(Items from a data source)
┏━━
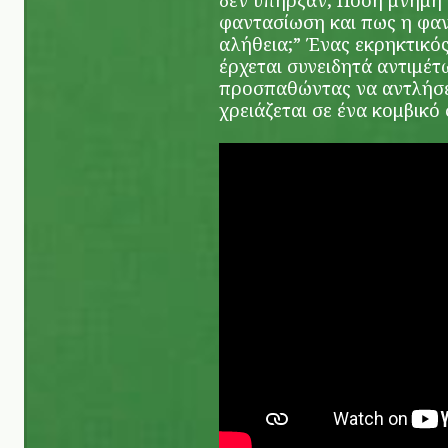
δεν υπήρξαν; Πόση μνήμη 
φαντασίωση και πως η φαν
αλήθεια;” Ένας εκρηκτικό
έρχεται συνειδητά αντιμέτ
προσπαθώντας να αντλήσε
χρειάζεται σε ένα κομβικό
┗━━
= Exercise goal =
Every entry should be written out word for word, except for its pictures.

= Response area =
δεν υπήρξαν; Πόση μνήμη 
φαντασίωση και πως η φαν
αλήθεια;” Ένας εκρηκτικό
έρχεται συνειδητά αντιμέτ
προσπαθώντας να αντλήσε
χρειάζεται σε ένα κομβικό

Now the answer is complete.